In 1086 (Domesday Survey) Monk Sherborne was held by Hugh de Port. No church was mentioned, but one had certainly come into existence by c.1120-30 when Hugh’s son, Henry de Port, granted the advowson and tithes to his new Benedictine foundation, Pamber Priory. This dependency of the abbey of St. Vigor at Cerisy-la-Forêt in Normandy retained the advowson until its suppression in 1452. In 1462 Edward IV granted the Priory and all its possessions – including the churches at Monk Sherborne and Bramley – to the hospital of St. Julian or God's House in Southampton, which belonged to Queen's College, Oxford.

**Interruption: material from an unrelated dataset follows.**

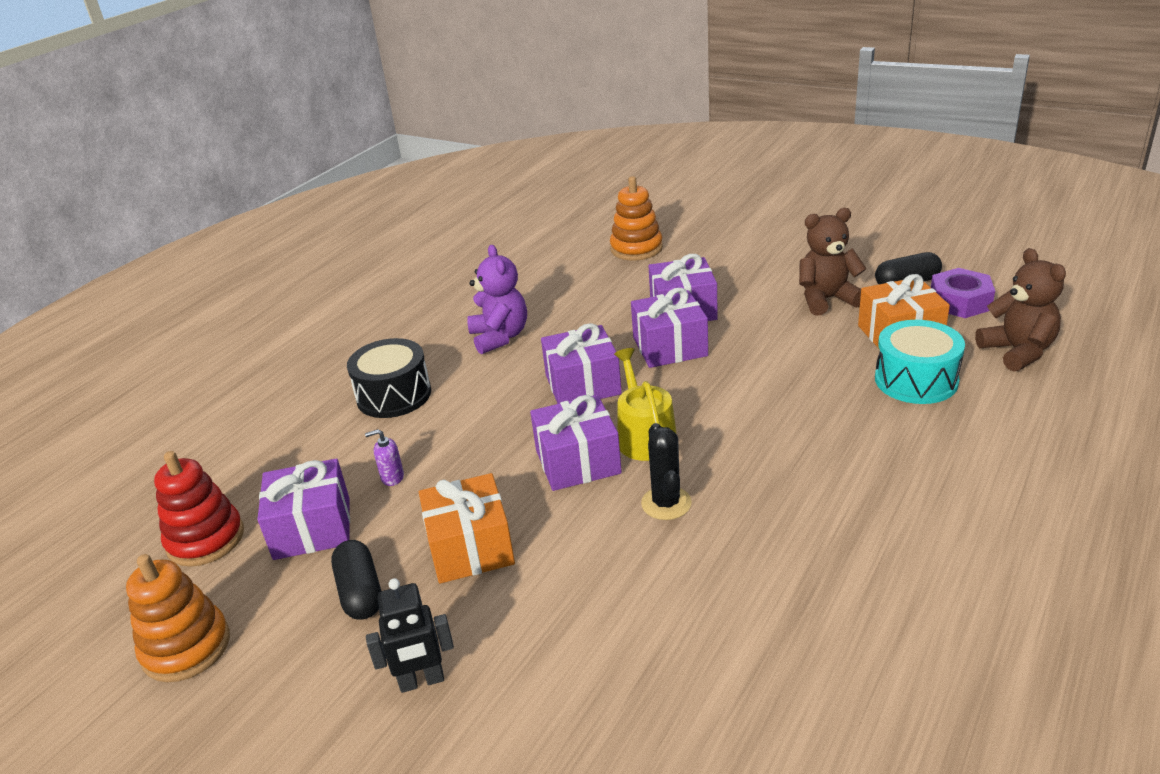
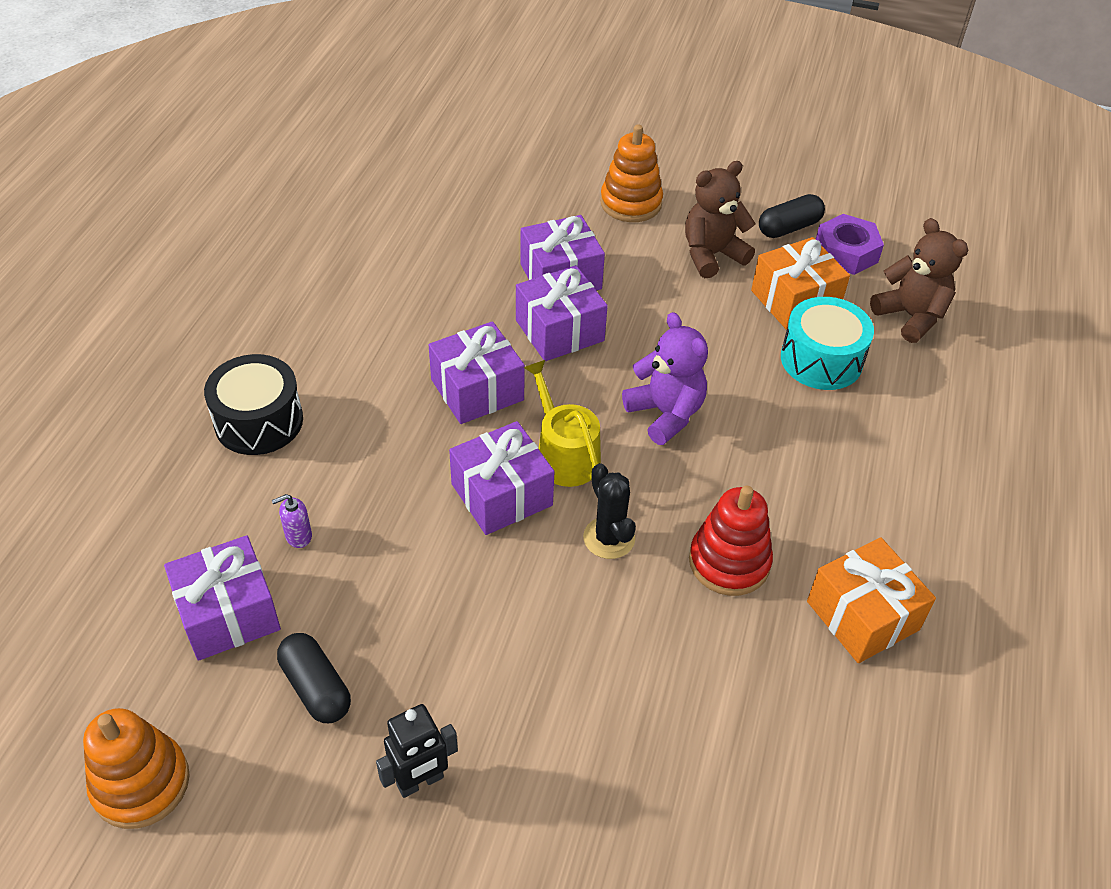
camera: 20 degrees left, 15 degrees up
(205, 539) = (103, 644): red stacking toy -> red stacking toy (729, 562)
(470, 547) = (418, 617): orange gift -> orange gift (862, 615)
(500, 337) = (359, 327): purple teddy bear -> purple teddy bear (665, 414)
(636, 248) = (483, 186): orange stacking toy -> orange stacking toy (631, 203)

An early 19thc. watercolour shows a bell-turret with two weather-boarded stages rising above the hipped end of the nave roof (Historic England Archive, red boxes). The church was restored in 1852 and in 1888-89 (Bodley & Garner) (Hampshire Chronicle, 30 March 1889, 5 and 27 April 1889, 8).
In 1890, during a visit by Hampshire Field Club, ‘most attention was attracted by the font which, like the church, has been “restored”. The bowl had been found resting on a pillar, but there were indications that it had been originally supported on three short pillars, and these were now supplied’ (Hampshire Antiquary & Naturalist, 1891, 117).